Even though you can take up a cash-out equity loan from the bank to unlock the paid-up equity of your property, you need to be mindful that the loan amount is subjected to market conditions and banks’ valuation. Cash-out equity loan also comes with additional conveyancing and administrative charges. The worse part is you can only use cash to repay your cash-out equity loan.
In times of financial hardship, you would want to improve your cash flow and minimise your cash outlay obligations.
You want to put yourself in a cash liquid position whereby you are lowest risk for default and can better withstand any unforeseeable financial hardship.
This means you can better ride out the property market cycle for a better property appreciation gain.
In addition, the average age of successful en-bloc transactions is between 20 – 30 years (from TOP date). Through lowering of monthly repayment, you minimise the risk having to sell at a loss, you also stand a better chance to participate in en-bloc sales when the opportunity arises!
The above are all important considerations that you must have when deciding on your loan tenure. Remember there is nothing to stop you from paying off your mortgage early. If becoming debt free sooner makes you feel more comforting, then I highly suggest you go for it.
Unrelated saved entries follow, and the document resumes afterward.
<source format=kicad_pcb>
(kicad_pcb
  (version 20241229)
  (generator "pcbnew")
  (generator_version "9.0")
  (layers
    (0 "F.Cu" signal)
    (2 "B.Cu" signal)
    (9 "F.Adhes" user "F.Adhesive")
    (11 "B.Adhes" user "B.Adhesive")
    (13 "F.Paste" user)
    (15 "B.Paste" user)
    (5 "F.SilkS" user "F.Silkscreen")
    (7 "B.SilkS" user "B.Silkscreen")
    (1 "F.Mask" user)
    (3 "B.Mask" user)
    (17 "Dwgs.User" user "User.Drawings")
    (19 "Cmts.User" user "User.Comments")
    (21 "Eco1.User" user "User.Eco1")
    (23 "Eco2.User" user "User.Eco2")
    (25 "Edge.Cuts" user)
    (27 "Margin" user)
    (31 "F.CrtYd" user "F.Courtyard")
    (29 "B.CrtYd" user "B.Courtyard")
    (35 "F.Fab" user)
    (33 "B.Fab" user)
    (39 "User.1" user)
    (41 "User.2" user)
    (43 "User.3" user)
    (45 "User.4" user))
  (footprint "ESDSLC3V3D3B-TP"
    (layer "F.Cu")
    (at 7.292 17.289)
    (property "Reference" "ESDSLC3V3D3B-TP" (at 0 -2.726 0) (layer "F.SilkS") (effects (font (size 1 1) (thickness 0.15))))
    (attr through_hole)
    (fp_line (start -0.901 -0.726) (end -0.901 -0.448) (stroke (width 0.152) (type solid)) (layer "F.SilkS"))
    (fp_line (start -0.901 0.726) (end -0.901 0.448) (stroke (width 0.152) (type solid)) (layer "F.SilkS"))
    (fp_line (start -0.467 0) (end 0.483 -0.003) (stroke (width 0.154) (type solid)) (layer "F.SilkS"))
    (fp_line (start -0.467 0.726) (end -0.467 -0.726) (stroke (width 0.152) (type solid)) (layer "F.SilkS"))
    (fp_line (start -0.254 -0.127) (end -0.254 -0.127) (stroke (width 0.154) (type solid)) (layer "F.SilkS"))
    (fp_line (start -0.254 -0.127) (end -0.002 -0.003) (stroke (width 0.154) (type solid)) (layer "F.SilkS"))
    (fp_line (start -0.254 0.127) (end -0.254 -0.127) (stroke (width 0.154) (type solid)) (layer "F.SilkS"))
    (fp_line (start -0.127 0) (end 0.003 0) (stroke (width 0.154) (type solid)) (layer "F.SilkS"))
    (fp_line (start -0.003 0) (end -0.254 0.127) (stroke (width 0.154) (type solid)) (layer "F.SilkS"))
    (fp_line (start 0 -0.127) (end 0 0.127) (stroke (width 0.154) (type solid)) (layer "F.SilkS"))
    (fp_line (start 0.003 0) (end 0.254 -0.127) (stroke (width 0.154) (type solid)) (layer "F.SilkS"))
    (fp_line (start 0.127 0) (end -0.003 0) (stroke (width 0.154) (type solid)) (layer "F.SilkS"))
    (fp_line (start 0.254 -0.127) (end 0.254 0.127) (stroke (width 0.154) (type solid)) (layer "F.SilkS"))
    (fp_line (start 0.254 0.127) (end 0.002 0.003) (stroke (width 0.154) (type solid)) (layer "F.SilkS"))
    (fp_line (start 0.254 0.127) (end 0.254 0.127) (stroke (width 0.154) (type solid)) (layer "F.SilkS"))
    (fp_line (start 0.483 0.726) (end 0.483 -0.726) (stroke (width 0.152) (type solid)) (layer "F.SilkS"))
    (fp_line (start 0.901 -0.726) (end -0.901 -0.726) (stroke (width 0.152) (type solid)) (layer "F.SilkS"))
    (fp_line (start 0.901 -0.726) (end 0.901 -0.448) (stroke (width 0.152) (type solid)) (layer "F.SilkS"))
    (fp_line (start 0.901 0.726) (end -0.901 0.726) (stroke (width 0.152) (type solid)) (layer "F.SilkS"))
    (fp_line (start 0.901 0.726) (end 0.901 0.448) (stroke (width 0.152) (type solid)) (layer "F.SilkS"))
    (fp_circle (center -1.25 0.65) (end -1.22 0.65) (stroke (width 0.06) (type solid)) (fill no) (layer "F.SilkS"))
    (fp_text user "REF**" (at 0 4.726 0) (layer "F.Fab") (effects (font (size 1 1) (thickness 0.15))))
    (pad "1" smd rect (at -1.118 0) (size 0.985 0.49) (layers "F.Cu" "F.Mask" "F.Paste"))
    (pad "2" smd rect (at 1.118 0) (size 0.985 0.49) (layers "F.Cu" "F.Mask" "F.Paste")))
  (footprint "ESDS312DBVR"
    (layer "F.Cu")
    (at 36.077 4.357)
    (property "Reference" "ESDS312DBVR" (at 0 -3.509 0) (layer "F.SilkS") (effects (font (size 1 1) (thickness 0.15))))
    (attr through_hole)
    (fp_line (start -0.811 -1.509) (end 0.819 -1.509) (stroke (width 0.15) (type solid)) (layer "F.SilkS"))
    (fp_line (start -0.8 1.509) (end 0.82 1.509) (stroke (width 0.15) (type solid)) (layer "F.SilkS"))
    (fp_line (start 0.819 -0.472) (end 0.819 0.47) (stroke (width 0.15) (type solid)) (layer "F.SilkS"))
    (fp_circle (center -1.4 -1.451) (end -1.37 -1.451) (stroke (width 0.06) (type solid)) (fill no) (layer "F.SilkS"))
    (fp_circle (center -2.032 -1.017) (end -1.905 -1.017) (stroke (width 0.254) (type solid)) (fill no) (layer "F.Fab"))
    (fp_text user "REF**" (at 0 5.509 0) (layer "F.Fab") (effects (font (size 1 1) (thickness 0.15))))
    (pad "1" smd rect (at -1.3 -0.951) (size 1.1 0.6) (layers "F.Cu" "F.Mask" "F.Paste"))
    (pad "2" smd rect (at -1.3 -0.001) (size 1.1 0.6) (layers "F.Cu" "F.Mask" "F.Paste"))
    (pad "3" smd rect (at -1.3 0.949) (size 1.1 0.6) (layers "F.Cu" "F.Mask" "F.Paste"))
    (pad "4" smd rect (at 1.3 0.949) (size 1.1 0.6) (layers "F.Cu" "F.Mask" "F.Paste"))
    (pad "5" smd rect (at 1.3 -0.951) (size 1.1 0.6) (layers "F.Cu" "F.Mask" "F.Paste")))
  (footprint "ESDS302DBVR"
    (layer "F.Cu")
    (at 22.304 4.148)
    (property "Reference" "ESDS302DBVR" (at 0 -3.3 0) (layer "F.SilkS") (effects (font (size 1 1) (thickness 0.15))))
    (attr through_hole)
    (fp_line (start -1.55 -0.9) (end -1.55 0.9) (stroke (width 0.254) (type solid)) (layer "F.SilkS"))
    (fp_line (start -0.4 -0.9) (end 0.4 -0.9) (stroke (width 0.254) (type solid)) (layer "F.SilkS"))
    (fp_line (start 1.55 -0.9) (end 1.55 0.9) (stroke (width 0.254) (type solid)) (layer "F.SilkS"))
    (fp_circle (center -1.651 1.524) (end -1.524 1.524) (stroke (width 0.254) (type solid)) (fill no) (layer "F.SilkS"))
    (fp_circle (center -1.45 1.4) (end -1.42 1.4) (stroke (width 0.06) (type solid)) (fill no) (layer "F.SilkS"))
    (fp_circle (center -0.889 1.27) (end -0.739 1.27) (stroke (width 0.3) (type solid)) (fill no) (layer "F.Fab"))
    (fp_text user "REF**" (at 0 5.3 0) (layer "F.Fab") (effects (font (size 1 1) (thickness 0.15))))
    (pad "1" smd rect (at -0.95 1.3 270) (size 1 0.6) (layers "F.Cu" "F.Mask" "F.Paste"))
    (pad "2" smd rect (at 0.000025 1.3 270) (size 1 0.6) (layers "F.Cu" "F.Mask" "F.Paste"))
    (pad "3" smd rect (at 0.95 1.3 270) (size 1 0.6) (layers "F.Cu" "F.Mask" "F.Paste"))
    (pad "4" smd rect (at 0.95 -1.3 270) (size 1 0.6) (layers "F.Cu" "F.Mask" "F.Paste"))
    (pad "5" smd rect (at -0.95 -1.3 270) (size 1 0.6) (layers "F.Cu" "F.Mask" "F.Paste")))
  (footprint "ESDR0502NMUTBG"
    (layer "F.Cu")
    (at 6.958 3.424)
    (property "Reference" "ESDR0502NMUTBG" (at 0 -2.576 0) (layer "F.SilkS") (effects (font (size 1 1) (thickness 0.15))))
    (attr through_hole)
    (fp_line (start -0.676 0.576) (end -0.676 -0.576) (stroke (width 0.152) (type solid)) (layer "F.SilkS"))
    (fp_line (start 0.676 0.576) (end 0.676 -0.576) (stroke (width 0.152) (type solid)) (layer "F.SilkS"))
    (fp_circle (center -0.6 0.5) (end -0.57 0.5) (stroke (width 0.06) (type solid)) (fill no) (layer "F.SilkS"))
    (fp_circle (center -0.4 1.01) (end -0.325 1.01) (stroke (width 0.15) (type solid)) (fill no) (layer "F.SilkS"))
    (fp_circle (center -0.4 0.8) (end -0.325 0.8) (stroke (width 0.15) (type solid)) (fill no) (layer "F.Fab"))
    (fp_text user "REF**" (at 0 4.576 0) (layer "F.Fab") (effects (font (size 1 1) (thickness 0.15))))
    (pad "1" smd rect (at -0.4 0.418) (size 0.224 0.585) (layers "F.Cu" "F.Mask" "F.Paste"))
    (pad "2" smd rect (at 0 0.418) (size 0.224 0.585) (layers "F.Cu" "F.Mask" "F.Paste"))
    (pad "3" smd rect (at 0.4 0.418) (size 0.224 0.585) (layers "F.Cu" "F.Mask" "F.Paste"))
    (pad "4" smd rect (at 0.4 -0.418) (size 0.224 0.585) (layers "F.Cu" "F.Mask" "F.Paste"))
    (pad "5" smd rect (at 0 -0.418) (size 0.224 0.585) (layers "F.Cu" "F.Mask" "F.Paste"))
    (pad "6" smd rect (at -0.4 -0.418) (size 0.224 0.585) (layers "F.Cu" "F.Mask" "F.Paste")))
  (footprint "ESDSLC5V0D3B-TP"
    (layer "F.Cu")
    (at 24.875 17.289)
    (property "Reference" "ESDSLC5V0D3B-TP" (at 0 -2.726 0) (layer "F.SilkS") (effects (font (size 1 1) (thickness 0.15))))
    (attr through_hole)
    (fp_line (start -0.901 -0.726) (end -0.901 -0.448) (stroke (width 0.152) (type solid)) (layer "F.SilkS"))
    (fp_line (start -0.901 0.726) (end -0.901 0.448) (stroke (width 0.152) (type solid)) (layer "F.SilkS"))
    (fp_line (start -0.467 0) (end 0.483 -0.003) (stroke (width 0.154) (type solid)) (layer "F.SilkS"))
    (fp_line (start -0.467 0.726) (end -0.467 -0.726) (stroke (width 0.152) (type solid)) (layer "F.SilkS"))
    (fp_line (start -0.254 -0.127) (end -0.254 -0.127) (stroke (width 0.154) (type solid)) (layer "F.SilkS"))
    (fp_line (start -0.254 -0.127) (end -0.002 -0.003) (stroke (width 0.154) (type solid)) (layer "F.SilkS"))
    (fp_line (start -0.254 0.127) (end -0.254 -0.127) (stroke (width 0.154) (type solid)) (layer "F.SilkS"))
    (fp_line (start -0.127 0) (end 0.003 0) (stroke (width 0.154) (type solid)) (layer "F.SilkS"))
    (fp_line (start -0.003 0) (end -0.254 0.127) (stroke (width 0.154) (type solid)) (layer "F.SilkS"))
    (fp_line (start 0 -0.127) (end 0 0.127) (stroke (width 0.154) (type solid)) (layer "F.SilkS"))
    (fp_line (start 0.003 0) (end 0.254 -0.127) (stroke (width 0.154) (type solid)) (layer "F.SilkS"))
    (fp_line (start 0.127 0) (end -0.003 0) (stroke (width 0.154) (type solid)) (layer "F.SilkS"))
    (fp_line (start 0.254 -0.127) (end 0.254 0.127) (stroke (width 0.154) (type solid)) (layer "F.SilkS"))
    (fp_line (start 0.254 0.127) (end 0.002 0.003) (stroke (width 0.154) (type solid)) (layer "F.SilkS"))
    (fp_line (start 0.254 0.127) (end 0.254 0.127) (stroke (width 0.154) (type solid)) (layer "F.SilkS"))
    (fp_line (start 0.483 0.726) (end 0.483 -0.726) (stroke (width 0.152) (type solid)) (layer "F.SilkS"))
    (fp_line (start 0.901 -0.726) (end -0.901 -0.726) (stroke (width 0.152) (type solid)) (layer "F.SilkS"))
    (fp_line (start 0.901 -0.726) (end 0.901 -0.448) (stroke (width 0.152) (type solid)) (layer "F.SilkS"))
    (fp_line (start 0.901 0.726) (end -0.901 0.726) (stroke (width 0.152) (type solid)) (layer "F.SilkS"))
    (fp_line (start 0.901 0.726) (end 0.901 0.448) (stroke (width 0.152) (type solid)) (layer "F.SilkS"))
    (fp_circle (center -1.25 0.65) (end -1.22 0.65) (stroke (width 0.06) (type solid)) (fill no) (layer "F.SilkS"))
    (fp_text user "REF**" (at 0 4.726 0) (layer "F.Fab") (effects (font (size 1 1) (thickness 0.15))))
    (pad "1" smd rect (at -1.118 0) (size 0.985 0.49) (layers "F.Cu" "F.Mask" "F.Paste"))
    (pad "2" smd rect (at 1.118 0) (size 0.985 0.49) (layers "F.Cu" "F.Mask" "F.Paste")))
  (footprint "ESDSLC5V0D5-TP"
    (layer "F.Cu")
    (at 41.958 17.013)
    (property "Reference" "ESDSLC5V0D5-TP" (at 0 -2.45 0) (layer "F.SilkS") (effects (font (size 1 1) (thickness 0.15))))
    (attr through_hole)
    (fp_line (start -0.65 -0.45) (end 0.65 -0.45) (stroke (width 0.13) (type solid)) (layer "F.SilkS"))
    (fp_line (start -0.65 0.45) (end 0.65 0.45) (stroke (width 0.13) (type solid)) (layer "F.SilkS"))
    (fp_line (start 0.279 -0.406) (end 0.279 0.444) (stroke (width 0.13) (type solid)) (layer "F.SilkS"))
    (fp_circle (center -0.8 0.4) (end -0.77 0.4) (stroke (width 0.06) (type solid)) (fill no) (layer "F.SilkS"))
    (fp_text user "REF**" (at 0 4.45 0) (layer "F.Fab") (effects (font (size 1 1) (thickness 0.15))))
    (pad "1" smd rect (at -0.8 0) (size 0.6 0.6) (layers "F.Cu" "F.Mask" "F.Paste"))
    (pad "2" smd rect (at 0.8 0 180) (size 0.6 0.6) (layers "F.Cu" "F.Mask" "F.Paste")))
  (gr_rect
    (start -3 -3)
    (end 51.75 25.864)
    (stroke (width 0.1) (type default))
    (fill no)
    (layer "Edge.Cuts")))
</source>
Alternatively, if you are find investment in equities too risky for you, early repayment of your mortgage debt can be a good capital preservation method too.
As a realtor working in a continuously changing economic landscape, it is increasingly important to advise my clients beyond transactions. Every client’s financial situation is unique, there is no one size fits all solution for every case. As a realtor myself, my job goes beyond transactions, it is important to go beyond my duties and assist my clients to seek the best outcome possible for all property-related matters.